Swiss Government Sees ‘Light at End of Tunnel’
The Swiss government said it was cautiously optimistic for the economic outlook assuming the euro zone debt crisis does not again escalate even as it trimmed its growth forecast for 2013 to 1.3 percent.
"Alongside the dark clouds hanging over the situation, the first signs of light at the end of the tunnel are appearing," economists at the State Secretariat for Economics (SECO) said.
"These first signs allow for cautious optimism and to anticipate a gradual improvement in Switzerland's international economic environment over the next two years."
The SECO stuck to a forecast for 1 percent growth for 2012, but pared its outlook for 2013 to 1.3 percent from the 1.4 percent it predicted in September.
It expects growth to accelerate to 2 percent in 2014 assuming the euro zone debt crisis remains under control and the global economy gradually recovers.

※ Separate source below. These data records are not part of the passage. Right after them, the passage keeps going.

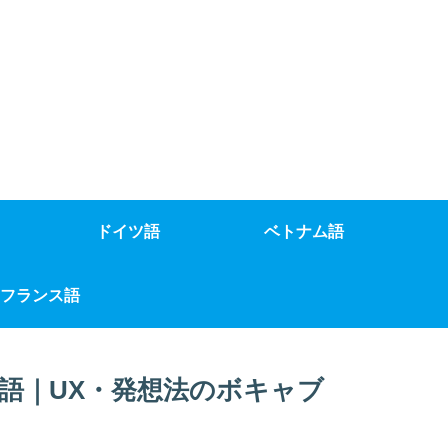
ドイツ語
ベトナム語
フランス語
語｜UX・発想法のボキャブ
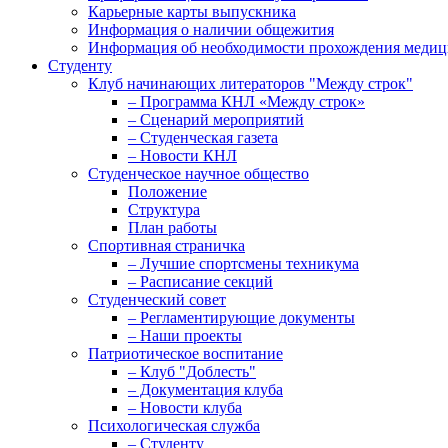
Карьерные карты выпускника
Информация о наличии общежития
Информация об необходимости прохождения медиц
Студенту
Клуб начинающих литераторов "Между строк"
– Программа КНЛ «Между строк»
– Сценарий мероприятий
– Студенческая газета
– Новости КНЛ
Студенческое научное общество
Положение
Структура
План работы
Спортивная страничка
– Лучшие спортсмены техникума
– Расписание секций
Студенческий совет
– Регламентирующие документы
– Наши проекты
Патриотическое воспитание
– Клуб "Доблесть"
– Документация клуба
– Новости клуба
Психологическая служба
– Студенту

It forecast consumer prices to fall by 0.7 percent this year, up from a prediction of minus 0.5 percent made in September. Prices are seen rising 0.2 percent in 2013 and 2014.
The new government forecasts come ahead of a quarterly monetary policy meeting on Thursday of the central bank, which is expected to reiterate its determination to keep a lid on the safe-haven franc to avert recession and deflation.
The SECO said Swiss exporters were still struggling from the strong franc and sluggish global demand, particularly in the machinery, electrical and metal industries and the tourism sector, although the cap on the franc was helping.
The Swiss National Bank is expected to predict growth of 1 percent for 2013 and confirm its growth forecast for 2012 of 1 percent.
The Swiss economy grew at a faster-than-expected 0.6 percent in the third quarter after a 0.1 percent contraction in the previous three months but is seen struggling again in coming months as demand stays muted in the euro zone.
Unemployment is expected to tick up to 3.3 percent in 2013 and 2014 from 2.9 percent in 2012, the SECO said.
The SECO's predictions are based on the assumption that Swiss interest rates will remain at rock bottom through 2013 and that the franc will fall 3.4 percent on a trade-weighted basis this year and a further 1.4 percent in 2013.